Following his US debut Froch was advised to have surgery immediately. He was more concerned, however, with getting a mandatory defence of his British title out of the way.

“I could have postponed the Matthew Barney fight in July,” he added. “But it had been on the cards for a while and Barney had been shouting his mouth off, so I couldn’t wait to shut him up.

“There was also a TV date in place and a sell-out expected at the Nottingham Arena. I didn’t want to let anyone down, so I booked the surgery for a week after the fight, had two injections and got on with giving him a sound beating.

“Unlike on Saturday night the injury wasn’t mentioned once. And you certainly didn’t see me walking around after the fight waving my hand about.”

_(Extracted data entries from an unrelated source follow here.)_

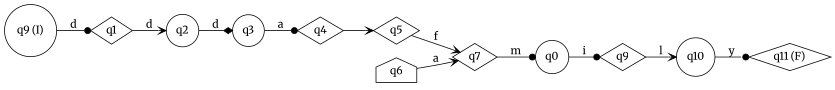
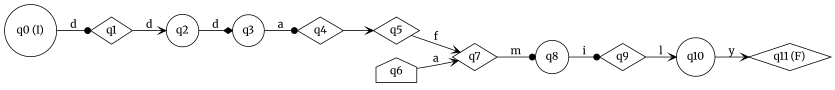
  digraph {
    fontname=Merriweather
    rankdir=LR
    node [fontname=Merriweather shape=diamond]
    edge [arrowhead=vee fontname=Merriweather]
-   n1 [label="q9 (I)" shape=circle]
+   n1 [label="q0 (I)" shape=circle]
    n2 [label=q1]
    n3 [label=q2 shape=circle]
    n4 [label=q3 shape=circle]
    n5 [label=q4]
    n6 [label=q5]
    n7 [label=q7]
    n8 [label=q6 shape=house]
-   n9 [label=q0 shape=circle]
+   n9 [label=q8 shape=circle]
    n10 [label=q9]
    n11 [label=q10 shape=circle]
    n12 [label="q11 (F)"]
    n1 -> n2 [arrowhead=dot label=d]
    n2 -> n3 [label=d]
    n3 -> n4 [arrowhead=diamond label=d]
    n4 -> n5 [arrowhead=dot label=a]
    n5 -> n6 [label=" "]
    n6 -> n7 [label=f]
    n7 -> n9 [arrowhead=dot label=m]
    n8 -> n7 [label=a]
    n9 -> n10 [arrowhead=dot label=i]
    n10 -> n11 [label=l]
-   n11 -> n12 [arrowhead=dot label=y]
+   n11 -> n12 [label=y]
  }
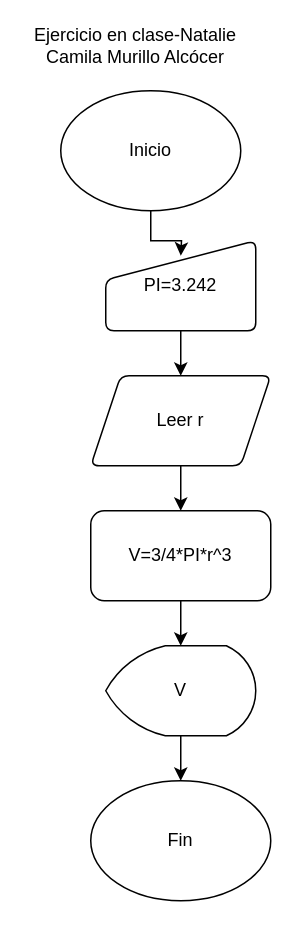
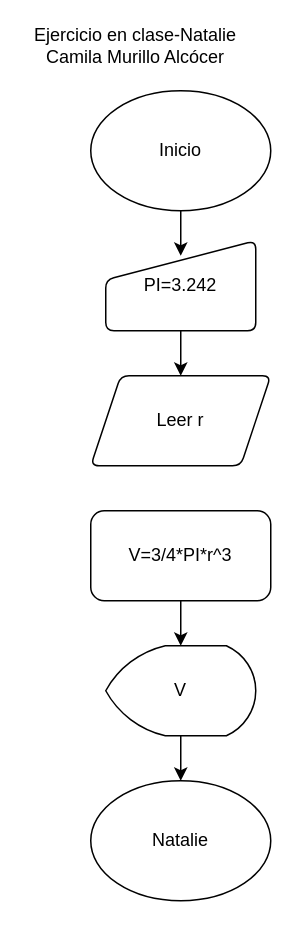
  <mxCell id="0" />
  <mxCell id="1" parent="0" />
  <mxCell id="2" value="" style="edgeStyle=orthogonalEdgeStyle;rounded=0;orthogonalLoop=1;jettySize=auto;html=1;" edge="1" parent="1" source="3"><mxGeometry relative="1" as="geometry"><mxPoint x="120" y="170" as="targetPoint" /></mxGeometry></mxCell>
- <mxCell id="3" value="Inicio" style="ellipse;whiteSpace=wrap;html=1;" vertex="1" parent="1"><mxGeometry x="40" y="60" width="120" height="80" as="geometry" /></mxCell>
+ <mxCell id="3" value="Inicio" style="ellipse;whiteSpace=wrap;html=1;" vertex="1" parent="1"><mxGeometry x="60" y="60" width="120" height="80" as="geometry" /></mxCell>
  <mxCell id="4" value="" style="edgeStyle=orthogonalEdgeStyle;rounded=0;orthogonalLoop=1;jettySize=auto;html=1;" edge="1" parent="1" source="5"><mxGeometry relative="1" as="geometry"><mxPoint x="120" y="250" as="targetPoint" /></mxGeometry></mxCell>
  <mxCell id="5" value="PI=3.242" style="html=1;strokeWidth=1;shape=manualInput;whiteSpace=wrap;rounded=1;size=26;arcSize=11;" vertex="1" parent="1"><mxGeometry x="70" y="160" width="100" height="60" as="geometry" /></mxCell>
- <mxCell id="6" value="" style="edgeStyle=orthogonalEdgeStyle;rounded=0;orthogonalLoop=1;jettySize=auto;html=1;" edge="1" parent="1" source="7" target="9"><mxGeometry relative="1" as="geometry" /></mxCell>
  <mxCell id="7" value="Leer r" style="shape=parallelogram;perimeter=parallelogramPerimeter;whiteSpace=wrap;html=1;fixedSize=1;rounded=1;strokeWidth=1;arcSize=11;" vertex="1" parent="1"><mxGeometry x="60" y="250" width="120" height="60" as="geometry" /></mxCell>
  <mxCell id="8" value="" style="edgeStyle=orthogonalEdgeStyle;rounded=0;orthogonalLoop=1;jettySize=auto;html=1;" edge="1" parent="1" source="9" target="11"><mxGeometry relative="1" as="geometry" /></mxCell>
  <mxCell id="9" value="V=3/4*PI*r^3" style="rounded=1;whiteSpace=wrap;html=1;" vertex="1" parent="1"><mxGeometry x="60" y="340" width="120" height="60" as="geometry" /></mxCell>
  <mxCell id="10" value="" style="edgeStyle=orthogonalEdgeStyle;rounded=0;orthogonalLoop=1;jettySize=auto;html=1;" edge="1" parent="1" source="11" target="12"><mxGeometry relative="1" as="geometry" /></mxCell>
  <mxCell id="11" value="V" style="strokeWidth=1;html=1;shape=mxgraph.flowchart.display;whiteSpace=wrap;" vertex="1" parent="1"><mxGeometry x="70" y="430" width="100" height="60" as="geometry" /></mxCell>
- <mxCell id="12" value="Fin" style="ellipse;whiteSpace=wrap;html=1;strokeWidth=1;" vertex="1" parent="1"><mxGeometry x="60" y="520" width="120" height="80" as="geometry" /></mxCell>
+ <mxCell id="12" value="Natalie" style="ellipse;whiteSpace=wrap;html=1;strokeWidth=1;" vertex="1" parent="1"><mxGeometry x="60" y="520" width="120" height="80" as="geometry" /></mxCell>
  <mxCell id="13" value="Ejercicio en clase-Natalie Camila Murillo Alcócer" style="text;html=1;strokeColor=none;fillColor=none;align=center;verticalAlign=middle;whiteSpace=wrap;rounded=0;" vertex="1" parent="1"><mxGeometry x="20" y="20" width="140" height="20" as="geometry" /></mxCell>
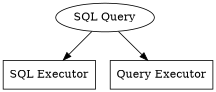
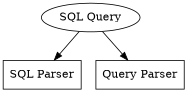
  digraph {
    node [shape=rect]
    n1 [label="SQL Query" shape=""]
-   n2 [label="SQL Executor"]
-   n3 [label="Query Executor"]
+   n2 [label="SQL Parser"]
+   n3 [label="Query Parser"]
    n1 -> n2
    n1 -> n3
  }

Froch finished: “Joe’s injury may have ruled him out of the Lacy contest in November, but in my opinion there is only one super middleweight star in this country who is up for that job anyway.

“I will be targeting Lacy once I am fully fit again. I want to fly the flag for Britain by taking on and beating the world’s best. Just sit back, enjoy the ride and watch me unify the division.”